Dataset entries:
□ □ □ □

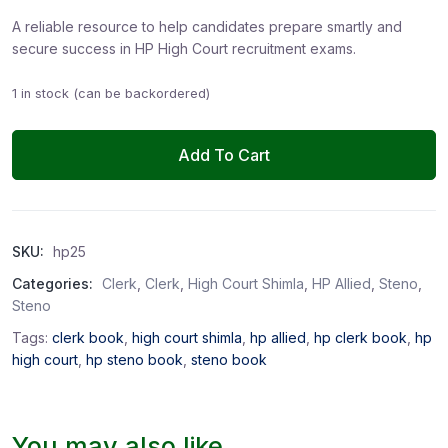
A reliable resource to help candidates prepare smartly and
secure success in HP High Court recruitment exams.
1 in stock (can be backordered)
Add To Cart
SKU:
hp25
Categories:
Clerk
,
Clerk
,
High Court Shimla
,
HP Allied
,
Steno
,
Steno
Tags:
clerk book
,
high court shimla
,
hp allied
,
hp clerk book
,
hp
high court
,
hp steno book
,
steno book
You may also like…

□ □ □ □

Rewrite the entries above with "Add To Cart" replaced by "Buy Now", keeping every other line as it stands. Leave the pictures out.

A reliable resource to help candidates prepare smartly and
secure success in HP High Court recruitment exams.
1 in stock (can be backordered)
Buy Now
SKU:
hp25
Categories:
Clerk
,
Clerk
,
High Court Shimla
,
HP Allied
,
Steno
,
Steno
Tags:
clerk book
,
high court shimla
,
hp allied
,
hp clerk book
,
hp
high court
,
hp steno book
,
steno book
You may also like…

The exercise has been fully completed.